I’ve just seen footage on YouTube of a reality show that should have the PR industry quaking in its boots – PR-based reality TV show The Spin Crowd.
What I’ve seen suggests that it’s a show packed with clipboard Nazis, fashionistas and other fluffy-brained reprobates representative of the old cliché of what PR is supposed to be about – the sort of people who behave like 9 year olds who’ve found the booze cupboard and whose worldview is shallower than the mirage of a puddle.
The PR industry is undergoing a revolution at the moment – a lot of people are beginning to recognise that it can be a huge force in the world and that the captivating narratives it guides, for people, products and more, can be of enormous use and influence. The traditional world of communications is in state of flux. Sages pontificate on the revolution but few understanding of the cataclysmic changes on the media landscape. In this sort of frantic and fragmented world, PR can only be a pertinent tool; a steady, cost-effective channel of communication.
But The Spin Crowd, pumped on botox and bitching and preening its way into the collective consciousness, pushes the perception of PR back to a worse state than Ab Fab left it in – here are the people that Jennifer Saunders was satirising in reality (or as close to that state as a reality TV show allows) and unforgiving close-up.

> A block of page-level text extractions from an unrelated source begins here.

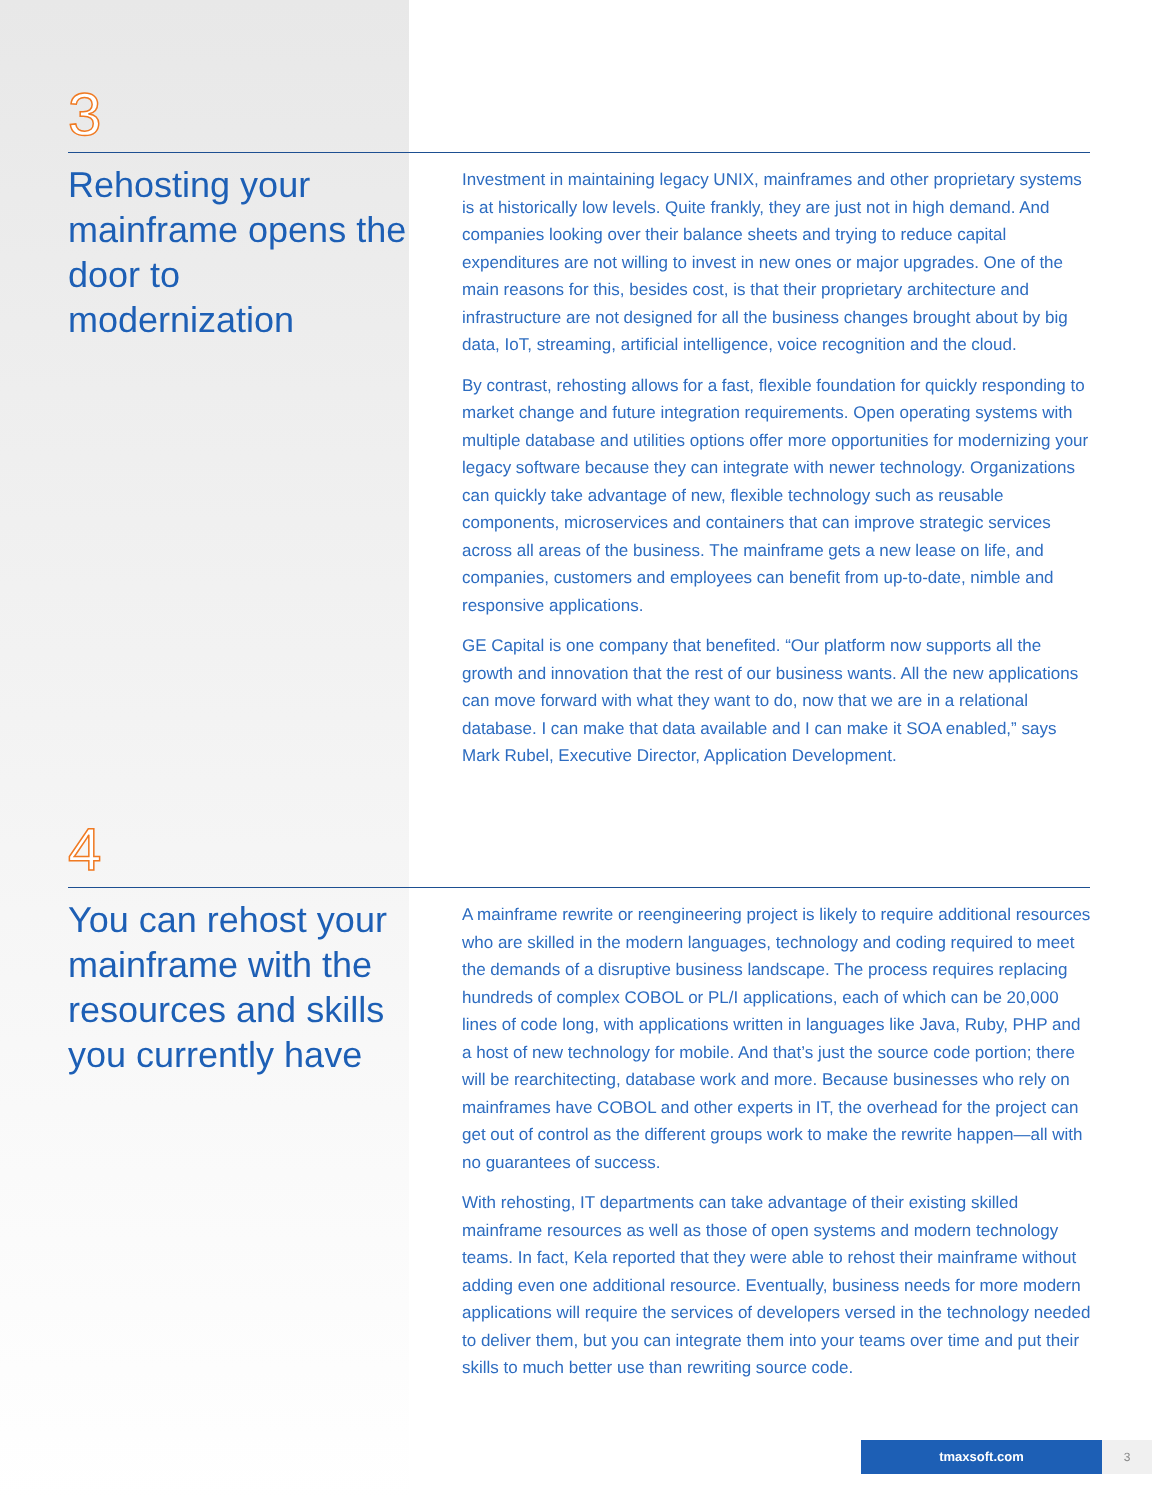3
Rehosting your mainframe opens the door to modernization
Investment in maintaining legacy UNIX, mainframes and other proprietary systems is at historically low levels. Quite frankly, they are just not in high demand. And companies looking over their balance sheets and trying to reduce capital expenditures are not willing to invest in new ones or major upgrades. One of the main reasons for this, besides cost, is that their proprietary architecture and infrastructure are not designed for all the business changes brought about by big data, IoT, streaming, artificial intelligence, voice recognition and the cloud.
By contrast, rehosting allows for a fast, flexible foundation for quickly responding to market change and future integration requirements. Open operating systems with multiple database and utilities options offer more opportunities for modernizing your legacy software because they can integrate with newer technology. Organizations can quickly take advantage of new, flexible technology such as reusable components, microservices and containers that can improve strategic services across all areas of the business. The mainframe gets a new lease on life, and companies, customers and employees can benefit from up-to-date, nimble and responsive applications.
GE Capital is one company that benefited. “Our platform now supports all the growth and innovation that the rest of our business wants. All the new applications can move forward with what they want to do, now that we are in a relational database. I can make that data available and I can make it SOA enabled,” says Mark Rubel, Executive Director, Application Development.
4
You can rehost your mainframe with the resources and skills you currently have
A mainframe rewrite or reengineering project is likely to require additional resources who are skilled in the modern languages, technology and coding required to meet the demands of a disruptive business landscape. The process requires replacing hundreds of complex COBOL or PL/I applications, each of which can be 20,000 lines of code long, with applications written in languages like Java, Ruby, PHP and a host of new technology for mobile. And that’s just the source code portion; there will be rearchitecting, database work and more. Because businesses who rely on mainframes have COBOL and other experts in IT, the overhead for the project can get out of control as the different groups work to make the rewrite happen—all with no guarantees of success.
With rehosting, IT departments can take advantage of their existing skilled mainframe resources as well as those of open systems and modern technology teams. In fact, Kela reported that they were able to rehost their mainframe without adding even one additional resource. Eventually, business needs for more modern applications will require the services of developers versed in the technology needed to deliver them, but you can integrate them into your teams over time and put their skills to much better use than rewriting source code.
tmaxsoft.com 3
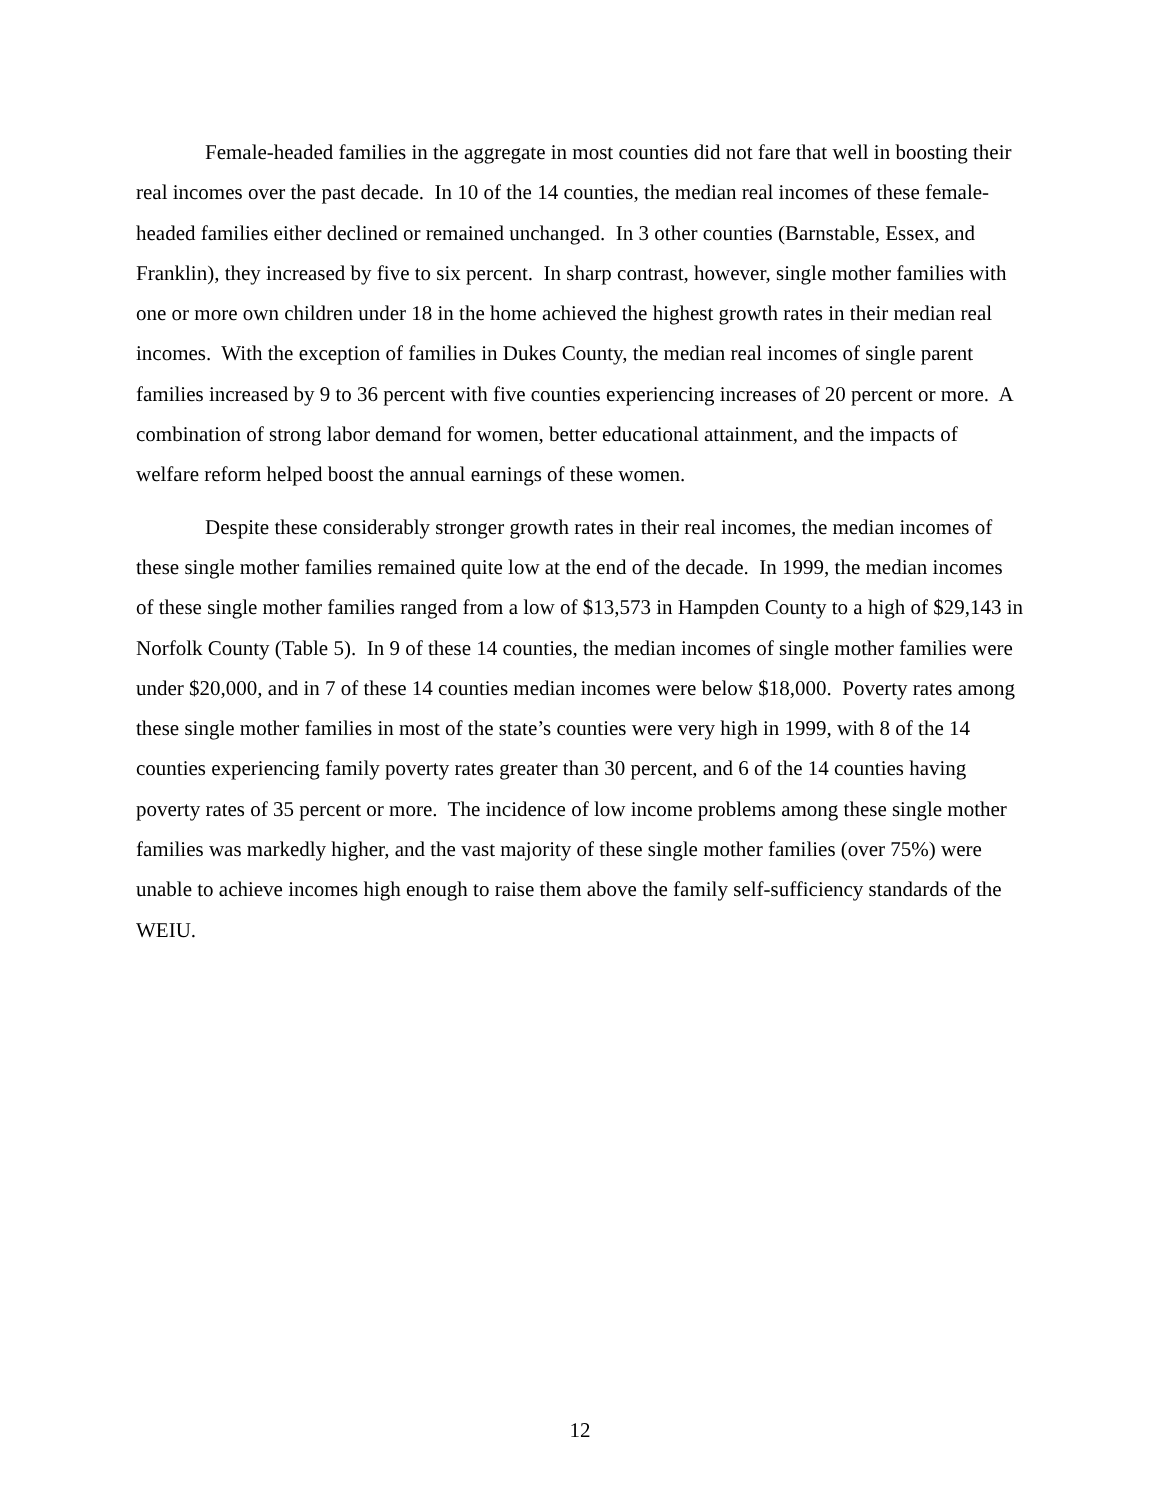Female-headed families in the aggregate in most counties did not fare that well in boosting their real incomes over the past decade. In 10 of the 14 counties, the median real incomes of these female-headed families either declined or remained unchanged. In 3 other counties (Barnstable, Essex, and Franklin), they increased by five to six percent. In sharp contrast, however, single mother families with one or more own children under 18 in the home achieved the highest growth rates in their median real incomes. With the exception of families in Dukes County, the median real incomes of single parent families increased by 9 to 36 percent with five counties experiencing increases of 20 percent or more. A combination of strong labor demand for women, better educational attainment, and the impacts of welfare reform helped boost the annual earnings of these women.
Despite these considerably stronger growth rates in their real incomes, the median incomes of these single mother families remained quite low at the end of the decade. In 1999, the median incomes of these single mother families ranged from a low of $13,573 in Hampden County to a high of $29,143 in Norfolk County (Table 5). In 9 of these 14 counties, the median incomes of single mother families were under $20,000, and in 7 of these 14 counties median incomes were below $18,000. Poverty rates among these single mother families in most of the state’s counties were very high in 1999, with 8 of the 14 counties experiencing family poverty rates greater than 30 percent, and 6 of the 14 counties having poverty rates of 35 percent or more. The incidence of low income problems among these single mother families was markedly higher, and the vast majority of these single mother families (over 75%) were unable to achieve incomes high enough to raise them above the family self-sufficiency standards of the WEIU.
12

The perception of PR as being too fluffy for words needs to be changed. Even if there is an unhealthy percentage of people who want to get into the industry for all the wrong reasons and even if this is how too many PR companies operate, particularly in America, The Spin Crowd mustn’t be allowed to ruin the industry’s progress by miring it permanently in cliché.
Even a serious show like Mad Men misunderstands PR and how it works (click here to see my blog about the guerilla PR stunt in the opening episode of the latest season). If The Spin Crowd is going to continue, let’s hope the US majority view of PR does not condemn the minority on the other side of the pond who are attempting to rewrite the laws of practice.